Required action: Once you reach the line with "text [148, 1522, 856, 1615]" in the material below, copy each line exactly up to and including the line with "Document page, 1241x1754 pixels.", and skip the pictures.

Supplied entries:
□ □ □ □ □ □ □

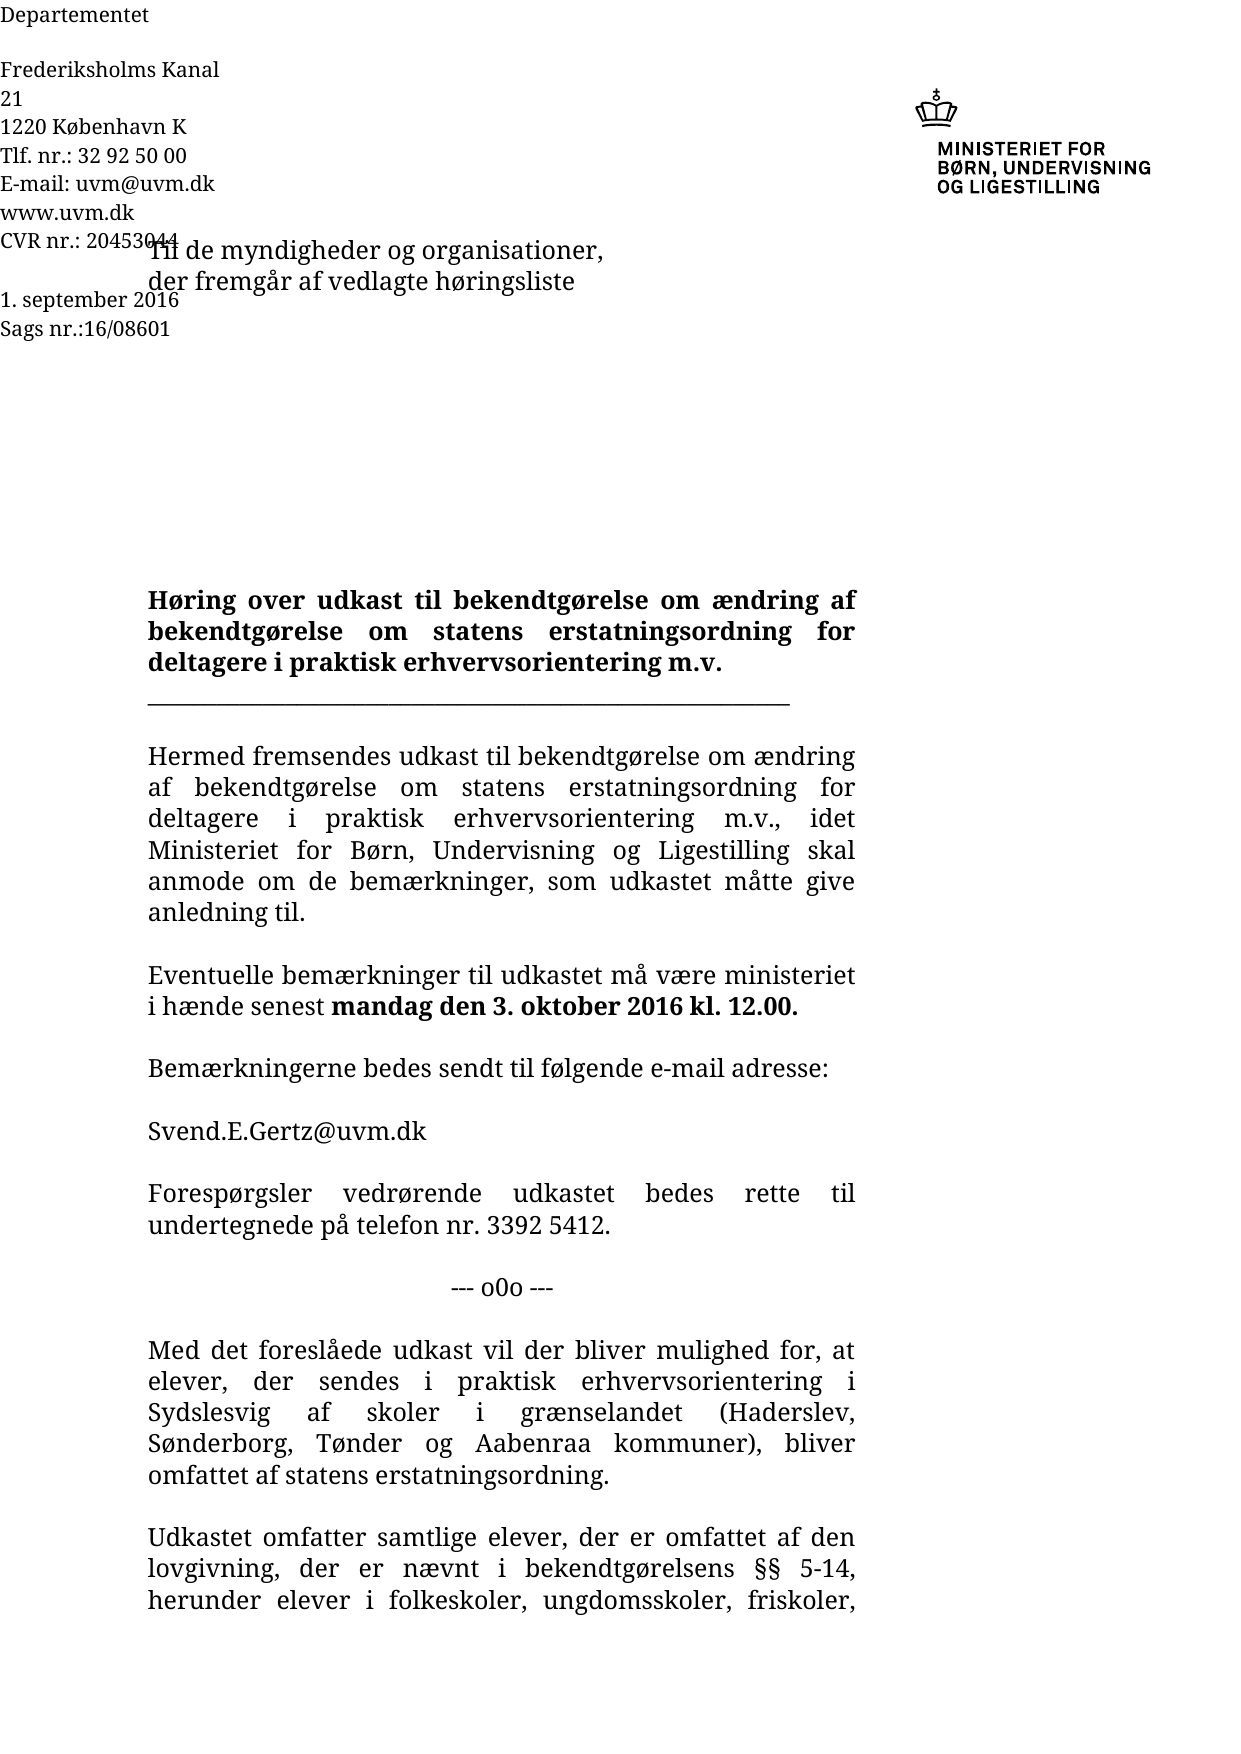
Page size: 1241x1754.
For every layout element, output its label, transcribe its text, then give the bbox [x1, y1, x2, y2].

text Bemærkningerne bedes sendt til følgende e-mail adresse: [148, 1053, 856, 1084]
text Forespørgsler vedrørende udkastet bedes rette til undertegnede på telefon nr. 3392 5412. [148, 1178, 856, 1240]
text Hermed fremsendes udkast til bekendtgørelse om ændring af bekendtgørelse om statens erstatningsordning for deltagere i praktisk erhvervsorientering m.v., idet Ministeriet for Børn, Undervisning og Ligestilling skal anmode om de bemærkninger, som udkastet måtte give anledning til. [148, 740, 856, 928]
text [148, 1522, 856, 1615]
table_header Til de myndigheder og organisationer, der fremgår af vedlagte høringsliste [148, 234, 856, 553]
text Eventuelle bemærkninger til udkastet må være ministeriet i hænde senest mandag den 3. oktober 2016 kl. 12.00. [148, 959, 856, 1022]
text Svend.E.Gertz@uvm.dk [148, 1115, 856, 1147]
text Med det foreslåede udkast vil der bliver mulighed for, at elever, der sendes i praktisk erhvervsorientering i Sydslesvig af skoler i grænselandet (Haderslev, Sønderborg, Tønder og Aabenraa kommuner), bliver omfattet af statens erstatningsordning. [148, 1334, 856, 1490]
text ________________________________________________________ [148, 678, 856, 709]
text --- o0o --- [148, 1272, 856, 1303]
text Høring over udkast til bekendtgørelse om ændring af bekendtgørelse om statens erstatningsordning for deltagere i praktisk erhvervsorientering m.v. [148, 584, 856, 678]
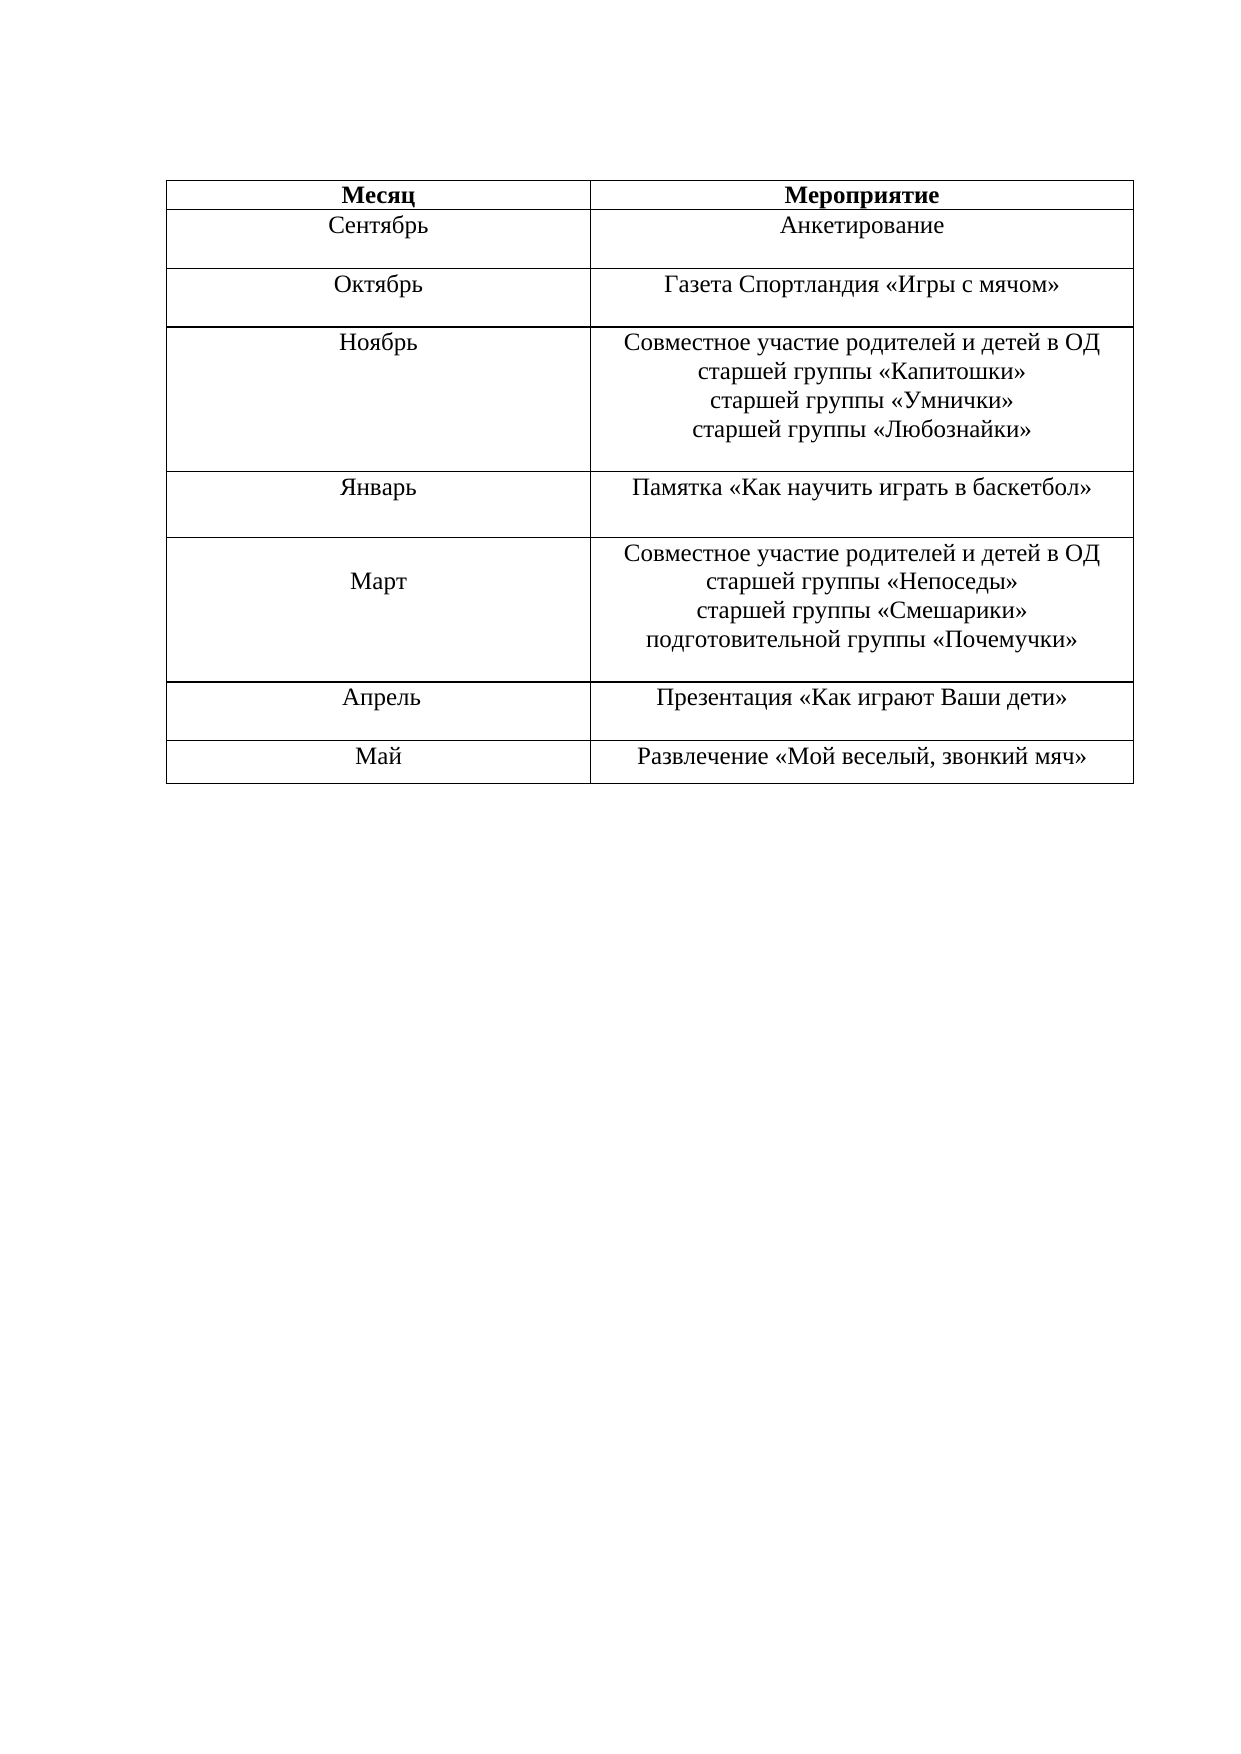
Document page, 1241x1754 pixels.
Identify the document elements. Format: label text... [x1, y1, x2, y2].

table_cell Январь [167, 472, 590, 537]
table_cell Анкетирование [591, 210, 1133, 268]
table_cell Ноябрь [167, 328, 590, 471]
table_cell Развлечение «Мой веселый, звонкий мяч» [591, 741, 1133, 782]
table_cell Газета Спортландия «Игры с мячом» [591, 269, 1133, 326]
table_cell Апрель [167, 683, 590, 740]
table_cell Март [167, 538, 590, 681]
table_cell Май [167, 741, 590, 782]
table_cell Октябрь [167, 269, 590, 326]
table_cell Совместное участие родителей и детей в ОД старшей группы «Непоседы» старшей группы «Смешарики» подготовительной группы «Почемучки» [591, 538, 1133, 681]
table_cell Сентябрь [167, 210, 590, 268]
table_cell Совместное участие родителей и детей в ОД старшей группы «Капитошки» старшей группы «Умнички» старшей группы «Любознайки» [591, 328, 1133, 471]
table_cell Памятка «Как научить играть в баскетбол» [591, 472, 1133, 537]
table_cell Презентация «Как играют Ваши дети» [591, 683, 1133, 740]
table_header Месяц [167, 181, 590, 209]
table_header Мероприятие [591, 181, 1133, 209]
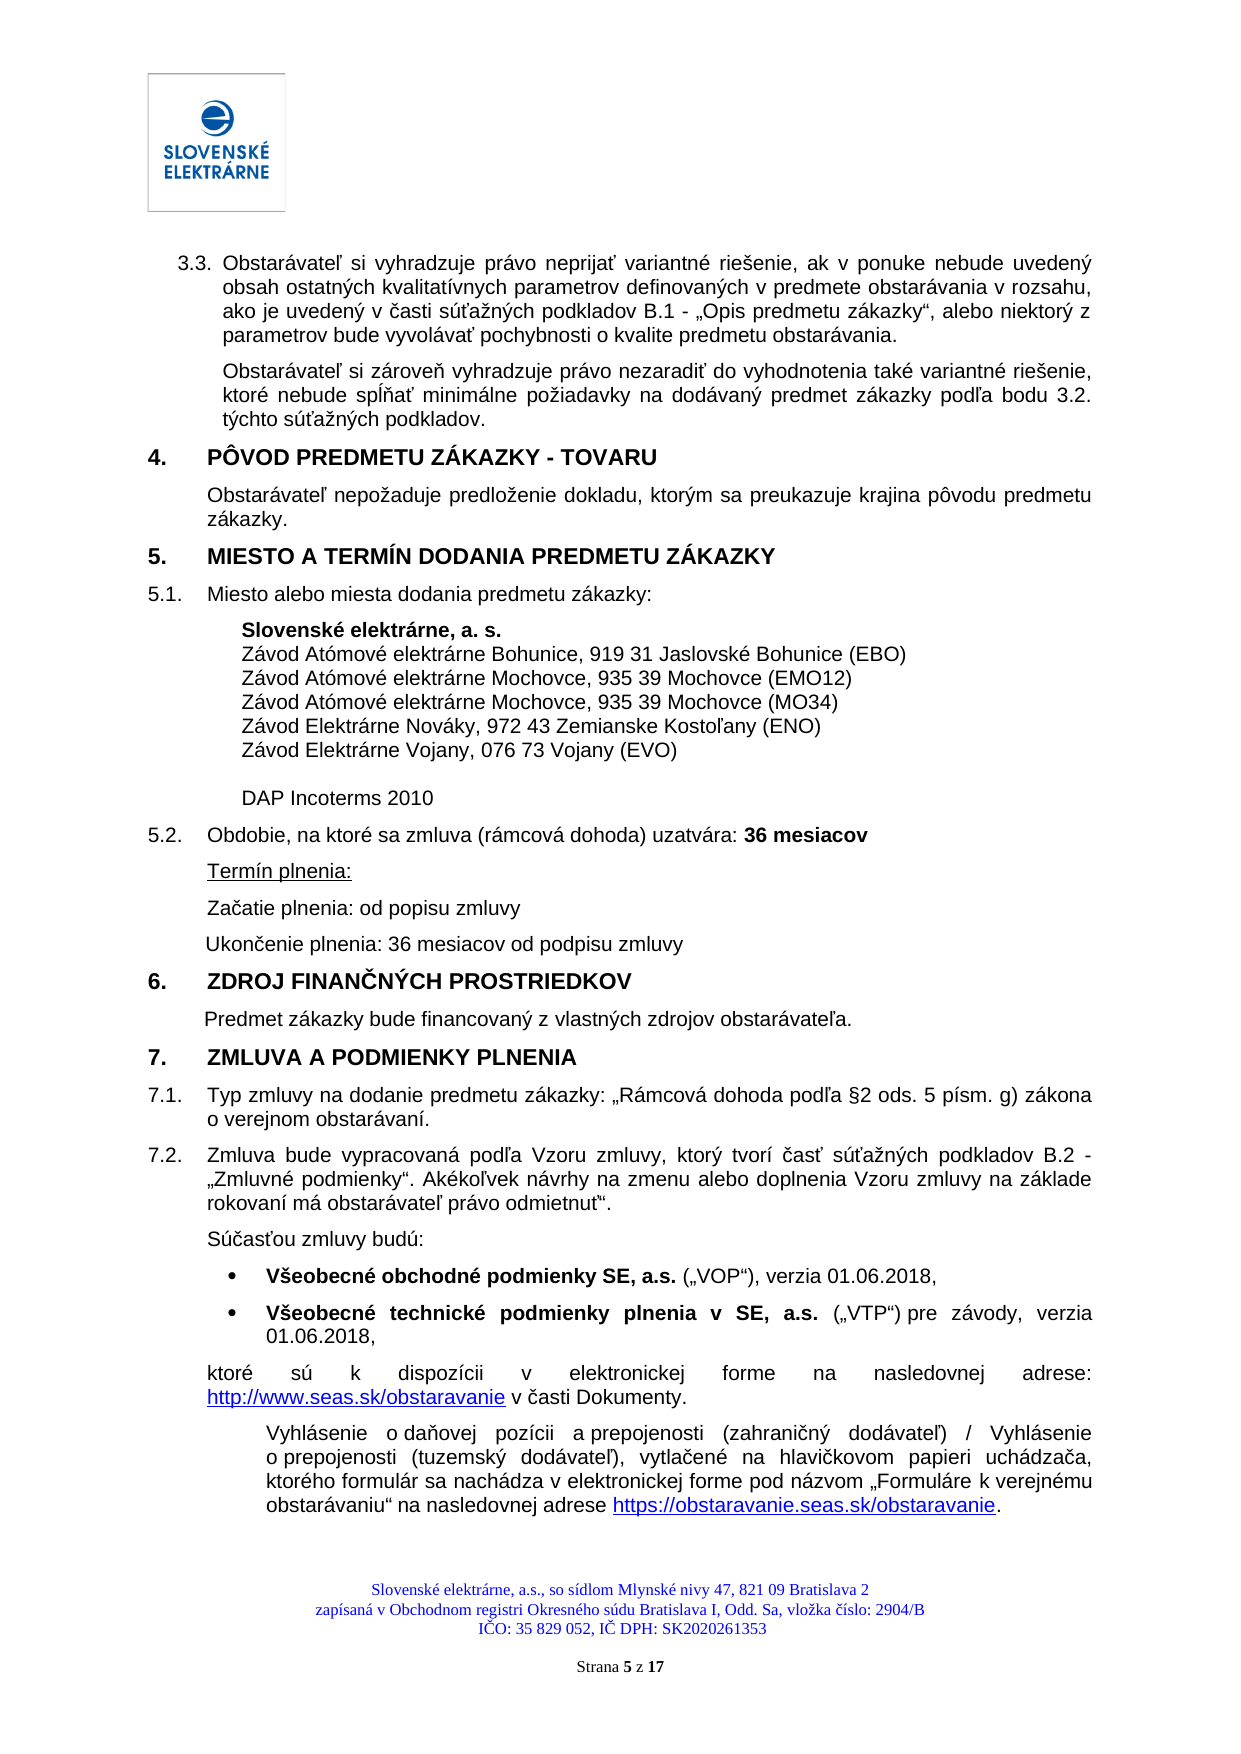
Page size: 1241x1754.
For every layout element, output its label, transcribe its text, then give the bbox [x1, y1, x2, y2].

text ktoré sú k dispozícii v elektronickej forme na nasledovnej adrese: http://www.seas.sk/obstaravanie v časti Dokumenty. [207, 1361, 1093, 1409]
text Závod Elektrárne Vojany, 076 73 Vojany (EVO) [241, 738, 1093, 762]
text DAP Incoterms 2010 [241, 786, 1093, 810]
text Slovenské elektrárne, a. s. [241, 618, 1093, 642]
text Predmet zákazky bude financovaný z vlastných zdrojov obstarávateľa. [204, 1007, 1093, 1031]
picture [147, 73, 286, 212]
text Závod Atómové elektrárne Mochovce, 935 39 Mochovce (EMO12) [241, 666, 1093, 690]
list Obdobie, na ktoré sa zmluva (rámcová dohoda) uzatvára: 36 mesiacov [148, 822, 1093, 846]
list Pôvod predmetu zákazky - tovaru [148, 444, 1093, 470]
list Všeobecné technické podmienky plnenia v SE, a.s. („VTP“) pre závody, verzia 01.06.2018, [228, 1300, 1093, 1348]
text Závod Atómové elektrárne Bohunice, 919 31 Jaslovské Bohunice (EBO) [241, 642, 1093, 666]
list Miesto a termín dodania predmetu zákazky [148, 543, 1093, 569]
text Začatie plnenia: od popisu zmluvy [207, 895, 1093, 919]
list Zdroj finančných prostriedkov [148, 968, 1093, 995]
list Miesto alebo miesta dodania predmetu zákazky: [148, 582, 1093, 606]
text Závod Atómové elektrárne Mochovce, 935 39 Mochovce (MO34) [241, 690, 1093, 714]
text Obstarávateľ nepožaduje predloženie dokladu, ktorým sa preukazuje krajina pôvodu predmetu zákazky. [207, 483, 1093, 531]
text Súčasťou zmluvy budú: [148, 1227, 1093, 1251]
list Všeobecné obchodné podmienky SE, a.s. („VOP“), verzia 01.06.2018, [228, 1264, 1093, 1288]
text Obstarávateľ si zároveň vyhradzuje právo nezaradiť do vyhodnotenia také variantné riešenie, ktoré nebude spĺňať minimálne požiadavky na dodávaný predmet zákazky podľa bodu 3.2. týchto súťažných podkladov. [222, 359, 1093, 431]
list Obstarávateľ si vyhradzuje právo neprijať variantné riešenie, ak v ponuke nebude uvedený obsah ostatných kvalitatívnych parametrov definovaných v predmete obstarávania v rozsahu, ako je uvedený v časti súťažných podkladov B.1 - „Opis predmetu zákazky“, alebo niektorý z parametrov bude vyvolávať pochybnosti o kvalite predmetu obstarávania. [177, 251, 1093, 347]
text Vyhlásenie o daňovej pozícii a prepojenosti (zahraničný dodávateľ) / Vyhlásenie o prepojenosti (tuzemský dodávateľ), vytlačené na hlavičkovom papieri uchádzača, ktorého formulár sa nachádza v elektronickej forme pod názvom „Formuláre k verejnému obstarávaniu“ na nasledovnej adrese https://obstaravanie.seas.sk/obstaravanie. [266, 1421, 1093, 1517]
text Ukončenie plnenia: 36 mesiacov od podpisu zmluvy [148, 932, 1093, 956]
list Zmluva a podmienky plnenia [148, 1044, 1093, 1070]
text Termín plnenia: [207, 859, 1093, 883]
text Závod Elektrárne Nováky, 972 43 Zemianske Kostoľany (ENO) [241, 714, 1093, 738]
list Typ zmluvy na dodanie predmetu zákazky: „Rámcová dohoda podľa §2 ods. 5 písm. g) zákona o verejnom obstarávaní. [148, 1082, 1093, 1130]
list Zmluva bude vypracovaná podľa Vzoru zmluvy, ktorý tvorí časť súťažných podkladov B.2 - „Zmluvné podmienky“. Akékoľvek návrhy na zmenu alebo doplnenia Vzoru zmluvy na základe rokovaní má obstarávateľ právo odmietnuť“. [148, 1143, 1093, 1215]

□ □ □ □ □ □ □

Response to the exercise:
text [148, 1522, 856, 1615]
table_header Til de myndigheder og organisationer, der fremgår af vedlagte høringsliste [148, 234, 856, 553]
text Eventuelle bemærkninger til udkastet må være ministeriet i hænde senest mandag den 3. oktober 2016 kl. 12.00. [148, 959, 856, 1022]
text Svend.E.Gertz@uvm.dk [148, 1115, 856, 1147]
text Med det foreslåede udkast vil der bliver mulighed for, at elever, der sendes i praktisk erhvervsorientering i Sydslesvig af skoler i grænselandet (Haderslev, Sønderborg, Tønder og Aabenraa kommuner), bliver omfattet af statens erstatningsordning. [148, 1334, 856, 1490]
text ________________________________________________________ [148, 678, 856, 709]
text --- o0o --- [148, 1272, 856, 1303]
text Høring over udkast til bekendtgørelse om ændring af bekendtgørelse om statens erstatningsordning for deltagere i praktisk erhvervsorientering m.v. [148, 584, 856, 678]
Document page, 1241x1754 pixels.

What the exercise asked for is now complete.